(Extracted page text data)

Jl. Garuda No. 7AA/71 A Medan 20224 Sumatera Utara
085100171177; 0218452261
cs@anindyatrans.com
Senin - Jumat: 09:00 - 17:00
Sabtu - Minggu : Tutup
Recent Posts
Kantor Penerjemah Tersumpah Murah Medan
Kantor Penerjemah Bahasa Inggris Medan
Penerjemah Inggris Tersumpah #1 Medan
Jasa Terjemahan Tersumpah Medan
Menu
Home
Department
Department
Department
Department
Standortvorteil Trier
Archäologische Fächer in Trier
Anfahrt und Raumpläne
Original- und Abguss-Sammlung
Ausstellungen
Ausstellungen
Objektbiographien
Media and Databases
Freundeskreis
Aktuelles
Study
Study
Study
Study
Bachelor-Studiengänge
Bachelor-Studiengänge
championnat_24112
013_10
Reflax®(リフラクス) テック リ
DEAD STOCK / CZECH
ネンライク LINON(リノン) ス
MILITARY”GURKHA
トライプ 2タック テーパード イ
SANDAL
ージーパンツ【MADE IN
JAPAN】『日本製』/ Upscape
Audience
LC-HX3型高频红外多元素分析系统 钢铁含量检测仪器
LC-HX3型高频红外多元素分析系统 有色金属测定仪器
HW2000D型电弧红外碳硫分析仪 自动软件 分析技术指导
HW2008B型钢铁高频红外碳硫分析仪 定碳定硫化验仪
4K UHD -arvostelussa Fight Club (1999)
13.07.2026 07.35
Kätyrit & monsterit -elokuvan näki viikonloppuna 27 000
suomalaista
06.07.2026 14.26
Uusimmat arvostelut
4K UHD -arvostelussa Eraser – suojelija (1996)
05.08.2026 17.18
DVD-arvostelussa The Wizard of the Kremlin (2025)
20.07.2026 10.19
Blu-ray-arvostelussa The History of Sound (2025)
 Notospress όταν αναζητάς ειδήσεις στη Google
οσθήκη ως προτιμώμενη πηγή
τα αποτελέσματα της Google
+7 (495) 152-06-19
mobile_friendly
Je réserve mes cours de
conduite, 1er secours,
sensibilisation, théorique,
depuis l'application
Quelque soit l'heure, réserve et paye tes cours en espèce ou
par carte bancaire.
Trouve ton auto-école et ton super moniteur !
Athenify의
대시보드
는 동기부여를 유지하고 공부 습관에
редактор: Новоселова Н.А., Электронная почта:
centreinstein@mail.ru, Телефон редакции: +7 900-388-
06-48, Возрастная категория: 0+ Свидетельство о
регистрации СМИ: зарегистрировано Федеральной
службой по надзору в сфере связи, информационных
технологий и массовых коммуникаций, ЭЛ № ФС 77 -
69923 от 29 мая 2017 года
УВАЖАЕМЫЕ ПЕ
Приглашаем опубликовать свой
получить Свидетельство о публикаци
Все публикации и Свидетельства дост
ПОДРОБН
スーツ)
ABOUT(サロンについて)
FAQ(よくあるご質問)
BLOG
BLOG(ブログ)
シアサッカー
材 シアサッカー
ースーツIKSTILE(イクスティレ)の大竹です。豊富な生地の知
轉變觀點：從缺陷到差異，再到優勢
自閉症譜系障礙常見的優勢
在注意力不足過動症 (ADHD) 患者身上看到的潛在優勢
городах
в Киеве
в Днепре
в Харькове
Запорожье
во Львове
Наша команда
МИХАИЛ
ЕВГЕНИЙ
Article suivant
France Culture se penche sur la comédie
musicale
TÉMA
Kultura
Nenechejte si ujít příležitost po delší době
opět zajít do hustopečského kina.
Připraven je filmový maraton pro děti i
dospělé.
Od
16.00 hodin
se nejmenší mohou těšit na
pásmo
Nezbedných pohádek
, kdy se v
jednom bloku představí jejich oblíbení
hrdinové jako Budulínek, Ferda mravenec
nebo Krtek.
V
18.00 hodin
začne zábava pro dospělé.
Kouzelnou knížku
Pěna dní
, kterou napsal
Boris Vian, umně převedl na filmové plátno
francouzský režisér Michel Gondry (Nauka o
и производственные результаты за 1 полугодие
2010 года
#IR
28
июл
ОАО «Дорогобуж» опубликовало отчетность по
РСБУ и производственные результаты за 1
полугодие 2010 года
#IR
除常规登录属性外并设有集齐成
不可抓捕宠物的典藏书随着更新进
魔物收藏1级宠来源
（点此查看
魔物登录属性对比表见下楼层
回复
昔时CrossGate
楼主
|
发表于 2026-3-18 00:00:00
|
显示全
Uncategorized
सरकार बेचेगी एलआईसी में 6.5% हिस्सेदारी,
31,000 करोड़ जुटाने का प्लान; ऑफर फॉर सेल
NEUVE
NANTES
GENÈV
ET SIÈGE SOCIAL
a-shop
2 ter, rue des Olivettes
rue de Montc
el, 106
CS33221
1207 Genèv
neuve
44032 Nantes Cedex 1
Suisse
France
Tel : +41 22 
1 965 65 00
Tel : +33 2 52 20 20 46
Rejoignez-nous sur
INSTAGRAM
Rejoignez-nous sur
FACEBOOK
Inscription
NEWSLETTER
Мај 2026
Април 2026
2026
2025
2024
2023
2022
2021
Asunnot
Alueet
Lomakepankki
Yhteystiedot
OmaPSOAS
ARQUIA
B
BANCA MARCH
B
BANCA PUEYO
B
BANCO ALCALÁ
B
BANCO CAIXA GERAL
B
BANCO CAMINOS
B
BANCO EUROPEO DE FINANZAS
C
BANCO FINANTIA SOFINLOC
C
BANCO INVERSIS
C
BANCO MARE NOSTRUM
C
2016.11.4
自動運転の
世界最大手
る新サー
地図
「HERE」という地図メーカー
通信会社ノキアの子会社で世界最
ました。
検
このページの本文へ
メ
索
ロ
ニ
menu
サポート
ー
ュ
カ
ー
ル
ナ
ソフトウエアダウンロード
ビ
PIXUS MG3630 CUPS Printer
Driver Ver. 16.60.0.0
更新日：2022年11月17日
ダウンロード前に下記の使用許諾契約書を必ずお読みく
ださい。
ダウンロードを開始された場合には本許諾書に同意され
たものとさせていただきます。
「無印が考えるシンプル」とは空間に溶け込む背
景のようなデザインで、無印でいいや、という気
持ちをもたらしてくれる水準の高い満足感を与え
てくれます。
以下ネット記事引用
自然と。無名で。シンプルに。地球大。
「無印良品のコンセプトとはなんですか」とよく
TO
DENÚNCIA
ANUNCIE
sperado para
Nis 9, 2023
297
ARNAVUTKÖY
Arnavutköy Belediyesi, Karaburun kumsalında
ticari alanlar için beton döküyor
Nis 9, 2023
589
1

_Your task_
Return, exactly as they stand, the lines from the start of the records above through the line with "HW2008B型钢铁高频红外碳硫分析仪 定碳定硫化验仪", both ends included, and no other lines.

_Response to this task_
Jl. Garuda No. 7AA/71 A Medan 20224 Sumatera Utara
085100171177; 0218452261
cs@anindyatrans.com
Senin - Jumat: 09:00 - 17:00
Sabtu - Minggu : Tutup
Recent Posts
Kantor Penerjemah Tersumpah Murah Medan
Kantor Penerjemah Bahasa Inggris Medan
Penerjemah Inggris Tersumpah #1 Medan
Jasa Terjemahan Tersumpah Medan
Menu
Home
Department
Department
Department
Department
Standortvorteil Trier
Archäologische Fächer in Trier
Anfahrt und Raumpläne
Original- und Abguss-Sammlung
Ausstellungen
Ausstellungen
Objektbiographien
Media and Databases
Freundeskreis
Aktuelles
Study
Study
Study
Study
Bachelor-Studiengänge
Bachelor-Studiengänge
championnat_24112
013_10
Reflax®(リフラクス) テック リ
DEAD STOCK / CZECH
ネンライク LINON(リノン) ス
MILITARY”GURKHA
トライプ 2タック テーパード イ
SANDAL
ージーパンツ【MADE IN
JAPAN】『日本製』/ Upscape
Audience
LC-HX3型高频红外多元素分析系统 钢铁含量检测仪器
LC-HX3型高频红外多元素分析系统 有色金属测定仪器
HW2000D型电弧红外碳硫分析仪 自动软件 分析技术指导
HW2008B型钢铁高频红外碳硫分析仪 定碳定硫化验仪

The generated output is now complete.